Internationally recognized photographer, Giuliano Bekor, holds a portfolio that includes work from the realms of fashion, beauty, celebrity, advertising, and fine art. Giuliano’s photography has been featured in top publications around the globe, and his client list includes an endless file of beauty industry leaders, advertising agencies, celebrities, producers, and artists. With 30 years in the industry, Giuliano has perfected his craft to an exceptional level of expertise. Composed of light, color, space and form, Giuliano brings ideas conceptualized in his own imagination into reality throughout his work. Currently living between New York and Los Angeles, Giuliano is often on the move traveling for work and inspiration. Always the restless visionary, he ceases to continually express his fresh and nuanced style.
For Giuliano Bekor, a photograph is an image that comes into being consciously, composed of light, color, space and form.
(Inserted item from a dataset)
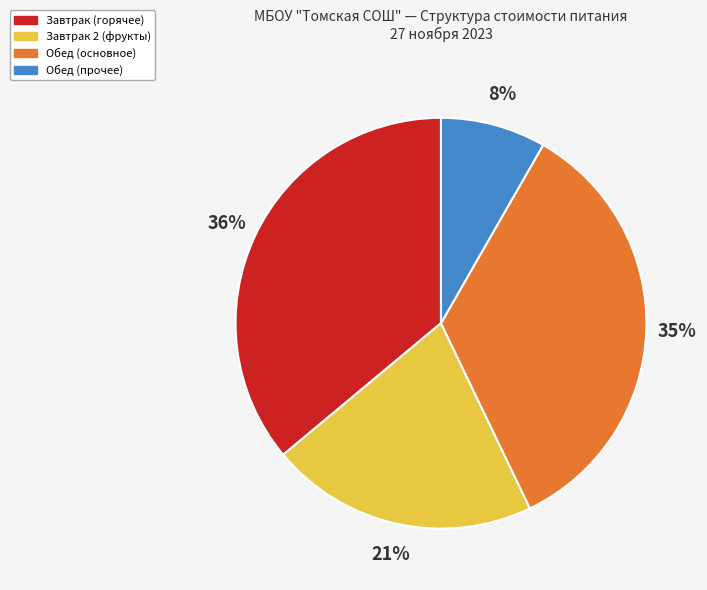

Is it true that Обед (прочее) is 8% of the pie?

True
Like a painter, he sketches, refining ideas through pen and pencil well before the shutter clicks. A camera is strictly a means to an end, a way of making a palpable visual record of an idea that gestates in his mind, gains shape by his hand, and resolves through his eye as it peers through the lens.
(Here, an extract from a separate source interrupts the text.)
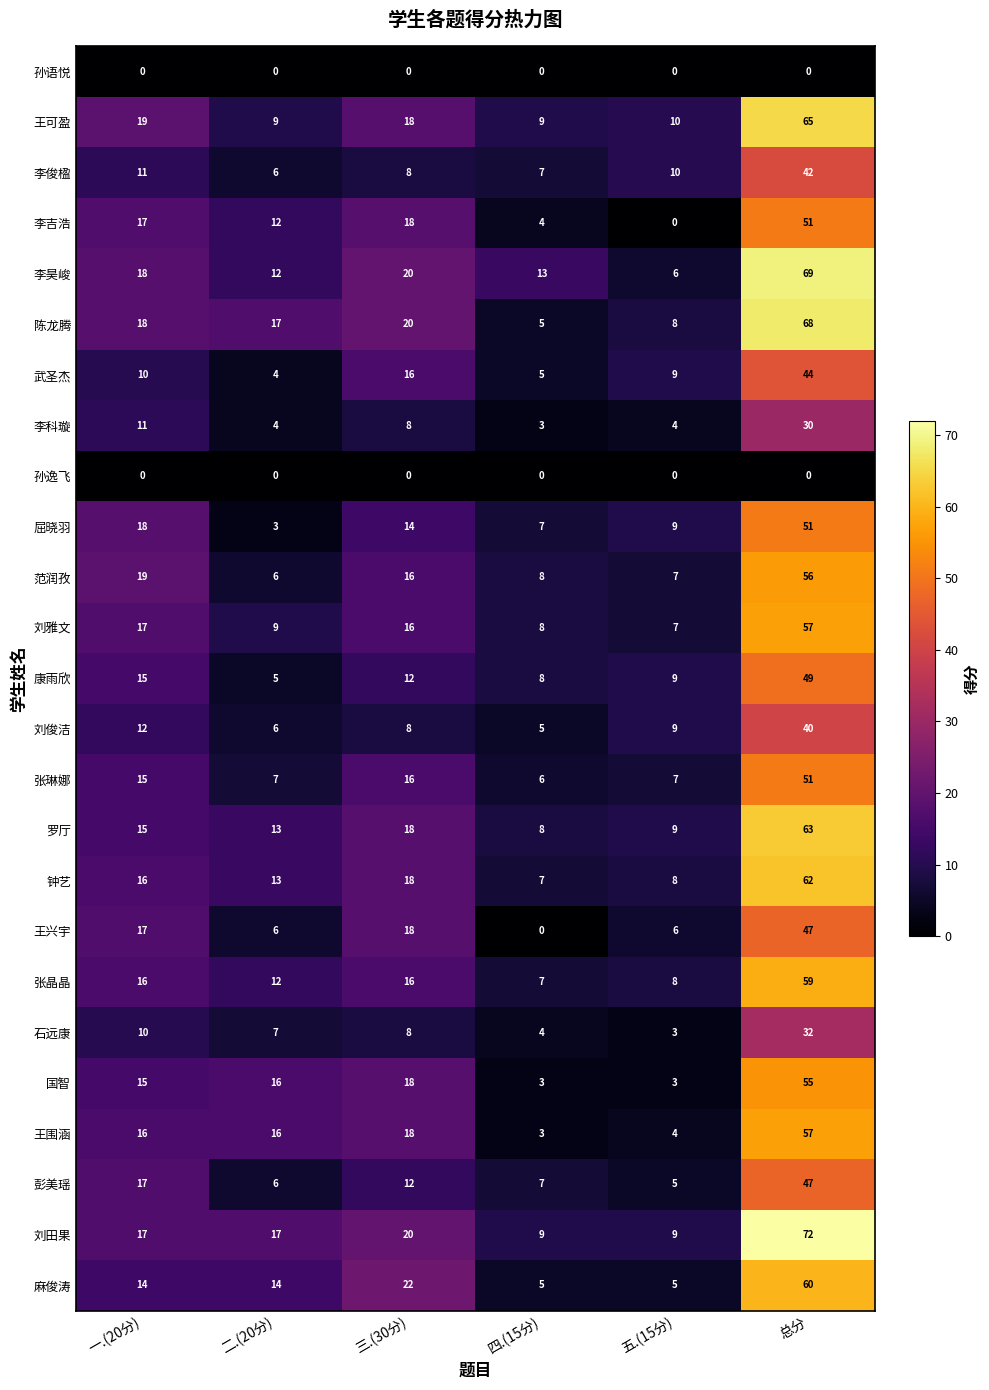

What is the total value across all series at 二.(20分)?

220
His subject is the human body, almost always nude. These images delve into the splendor of the body - how it can express the inner meaning of who we are. Limbs, torsos, muscles and bones are exposed as though carved out of a supple, glowing stone that flexes and twists. Many of these photographs feature subjects posed with the eyes obscured, the face covered. If we look closely, Bekor says, we can see that the body is as much a window into the soul as the eyes. This is a gallery of the soul etched into the forms we assume in the physical world. Through exaggerated contrast between light and dark, smooth and textured, vaporous and tactile, Giuliano deliberately filters the extraneous. The camera captures the image, but for Bekor each exposure is a transformation - of himself, his subjects, and us. He is digging into uneasy turf, fraught with tension: masculine/feminine, heroic/cowardly, shameless/shameful, eternal/fleeting. The intensity of detail, the fiercely exquisite perfection of the bodies themselves, the unflinching, scrupulous engagement of the lens, negates all pretense of politeness. Confronted, we are summoned to look. So we must. And we do. And we experience the beautiful human forms we inhabit and the silent, eloquent language they speak.